▶ [AIM OF THE TASK]
Please explain in one to three sentences why the Rab11 gene summary concludes that Rab11 regulates endosomes as key trafficking intermediates during cellularization.

▶ [SUPPLIED TEXT]
- - -

Gene name - Rab-protein 11
Cytological map position - 93B12--13
Function - signaling
Symbol - Rab11
FlyBase ID: FBgn0015790
Genetic map position - 3R
Classification - GTP-binding protein domain
Cellular location - cytoplasmic
In developing Drosophila photoreceptors, rhodopsin is trafficked to the rhabdomere, a specialized domain within the apical membrane surface. Rab11, a small GTPase implicated in membrane traffic, immunolocalizes to the trans-Golgi network, cytoplasmic vesicles and tubules, and the base of rhabdomeres. One hour after release from the endoplasmic reticulum, rhodopsin colocalizes with Rab11 in vesicles at the base of the rhabdomere. When Rab11 activity is reduced by three different genetic procedures, rhabdomere morphogenesis is inhibited and rhodopsin-bearing vesicles proliferate within the cytosol. Rab11 activity is also essential for development of multivesicular body (MVB) endosomal compartments; this is probably a secondary consequence of impaired rhabdomere development. Furthermore, Rab11 is required for transport of TRP, another rhabdomeric protein, and for development of specialized membrane structures within Garland cells. These results establish a role for Rab11 in the post-Golgi transport of rhodopsin and of other proteins to the rhabdomeric membranes of photoreceptors, and in analogous transport processes in other cells (Satoh, 2005).
Rab11 also functions during oogenesis and during cellularization of Drosophila embryos. The Nuclear fallout and Rab11 function in membrane trafficking and actin remodeling during the initial stages of furrow formation during cellularization. Membrane addition is mediated via endosomal-mediated membrane delivery to the site of furrow formation. Thus Rab11 regulates endosomes as key trafficking intermediates that control vesicle exocytosis and membrane growth during cellularization (Riggs, 2003; Pelissier, 2003). Rab11 is required in endocytic recycling and in the organization of posterior membrane compartments during oogenesis. Rab11 is also required in the organization of microtubule plus ends and osk mRNA localization and translation at the posterior pole (Jankovics, 2001). It is proposed that microtubule plus ends and, possibly, translation factors for osk mRNA are anchored to posterior membrane compartments that are defined by Rab11-mediated trafficking and reinforced by Rab11-Osk interactions (Dollar, 2002).

- - -

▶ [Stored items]
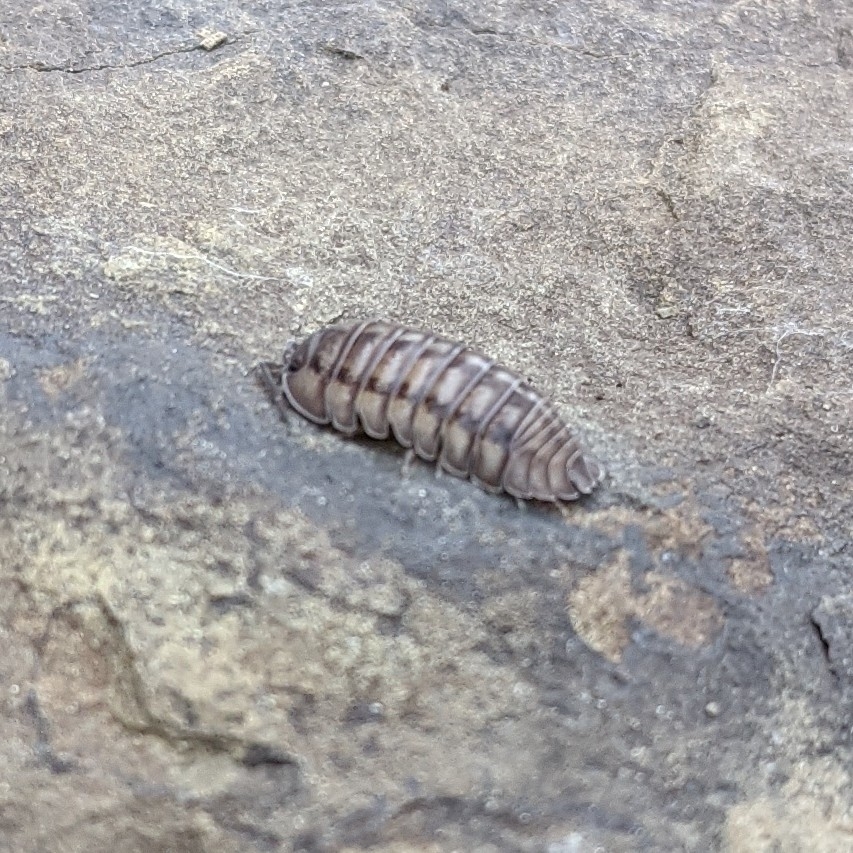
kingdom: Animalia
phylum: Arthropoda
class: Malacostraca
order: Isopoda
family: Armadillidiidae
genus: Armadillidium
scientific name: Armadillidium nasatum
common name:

- - -

▶ [SOLUTION TO THIS PROBLEM]
During cellularization, membrane is added at the site of furrow formation through endosome-mediated delivery, and Rab11, with Nuclear fallout, works in this membrane trafficking. On that basis, the summary concludes that Rab11 regulates endosomes as the intermediates that control vesicle exocytosis and membrane growth.